• ‘Good men’ must take up the fight ‘Good men’ must take up the fight By Theodore H. Drews One must proceed very gingerly if one proposes to criticize Grove Farm in that all the facets and details of this
• ‘Good men’ must take up the fight
‘Good men’ must take up the fight
By Theodore H. Drews
One must proceed very gingerly if one proposes to criticize Grove Farm in that all the facets and details of this vast conglomerate are more than the non-financial mind can encompass. Grove Farm’s own description of its operations are so vast that one can only consider one small piece at a time.
However, those of us with limited capacity can understand the concept of money and we can think of millions of dollars, indeed, many millions of dollars in connection with a very small but profitable Grove Farm project, the Golf Estates Subdivision. These are eighteen prime, very large residential lots in the middle of the golf course. Calling them “Estates” is very meaningful. Some of the lots are three or four times the size of the modest lots in the nearby Ulu Ko subdivision. There are beautiful views of the mountains and the golf course, and some of the mansions built there will have a view of the sea. All the lots are on dead-end streets and there will never be any through traffic to trouble the residents. The shape of the subdivision would seem to invite fences and gates. One might estimate that the entire subdivision, even as empty lots, will sell for more than $30 million, and in today’s market, ultimately even more.
The achievement of this bonanza is not easy or simple. First, Grove Farm had to break a long-standing promise to continue Nuhou Street as a four-lane highway down to the harbor area, to relieve some of the heavy traffic on Nawiliwili. Many maps still show that projected street. However, the route of that street would have taken it through the fabulous Golf Estates Subdivision, an unacceptable situation. So, first, Grove Farm pleaded at one of the protest meetings that they could not afford to complete this street. The notion of an impoverished Grove Farm is mind boggling. Then in the manner of a stage magician, Grove Farm proposed to turn Nuhou Street through the children’s park at the north end of Ulu Ko, and to make a connection with Aheahe street at Nawiliwili with a four-way stoplight. Instead of relieving some of the traffic on Nawiliwili, more traffic would be dumped on it. Just like the magician who keeps your attention on his right hand so that you won’t notice what the left hand is doing, so the public could have its uproar about this new street and not pay attention to some of the other horrors that would be inflicted on Ulu Ko subdivision. There would be a connection from the north end of Apapane to the new Nuhou and there would be a new two-lane road from the posh subdivision to Nokekula street.
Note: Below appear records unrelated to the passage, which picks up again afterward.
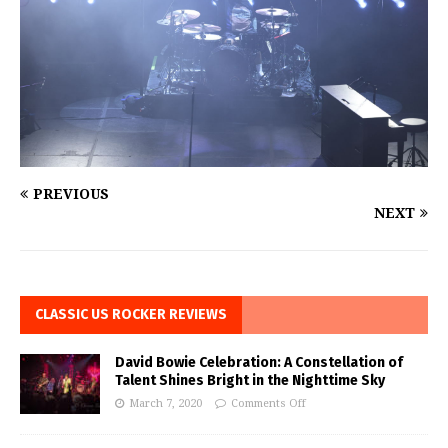
PREVIOUS
NEXT
CLASSIC US ROCKER REVIEWS
David Bowie Celebration: A Constellation of
Talent Shines Bright in the Nighttime Sky
March 7, 2020
Comments Off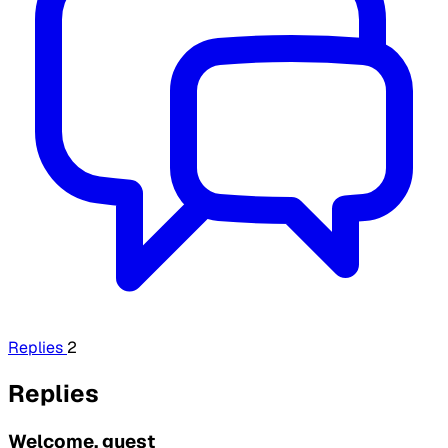
Replies
2
Replies
Welcome, guest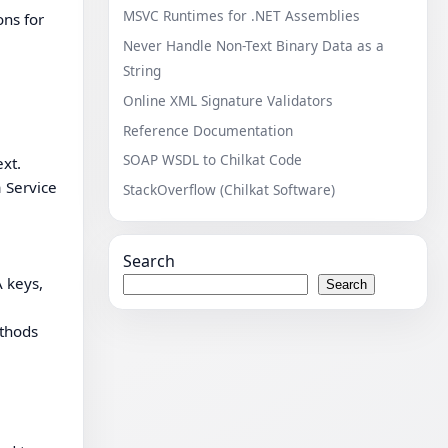
MSVC Runtimes for .NET Assemblies
ons for
Never Handle Non-Text Binary Data as a
String
Online XML Signature Validators
Reference Documentation
SOAP WSDL to Chilkat Code
xt.
a Service
StackOverflow (Chilkat Software)
Search
 keys,
Search
ethods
To achieve this, there had to be some rezoning. With the help of a complicit Planning Commission, they achieved a rezoning of dubious legality that could be vitiated by even a new graduate of the law school taking on her first case. At one of the protest meetings, the Planning Commission representative said that all this “done deal” could be overturned at the time there are new hearings on the next rezoning request by Grove Farm. After all the construction has commenced? Believe it?
Grove Farm is willing to turn a quiet residential street; i.e. Apapane, into a thoroughfare no longer safe for bicycling or children’s play. When the Cadillac Escalades and Rolls Royces come out of their sheltered enclave to mingle with the hoi polloi, they can turn left on Apapane to go to Costco or Home Depot or they can turn right on Apapane to go down to the harbor area. Also, anyone going from the north to the harbor area will use Apapane as a convenient short cut thanks to the connection from the new Nuhou to Apapane. The traffic levels will exceed Nawiliwili. The 2400 block of Apapane will be especially hard hit.
For the several years that the construction of mansions in Golf Estates subdivision will be going on, the parade of cement trucks, truckloads of building materials, and a variety of trucks will be a steady parade down Nokekula and Apapane.
Somebody said recently, in speaking of Grove Farm, “These are the good guys.” Wow! What are the bad guys like? Or are “good” and “rich” synonymous?
Now, at 80, I am too old, and as a pensioner I am too poor, to fight Grove Farm. Since Grove Farm depredations will not affect me directly, I shall leave it to those who are going to be severely damaged. In fairness I must admit that I have been provided by Grove Farm representatives with an extensive and impressive history of doing good in and around Lihu’e. I found it enlightening but not persuasive with respect to Golf Estates and Ulu Ko.
So, I may conclude with some appropriate quotations. The Bible says that, “The Love of Money is the Root of all Evil.” And then there is the statement by Edmund Burke to the effect that “The only thing necessary for the triumph of evil is for good men to do nothing.” I like to think that I am one of those “good men” but there is a limit to what one can do.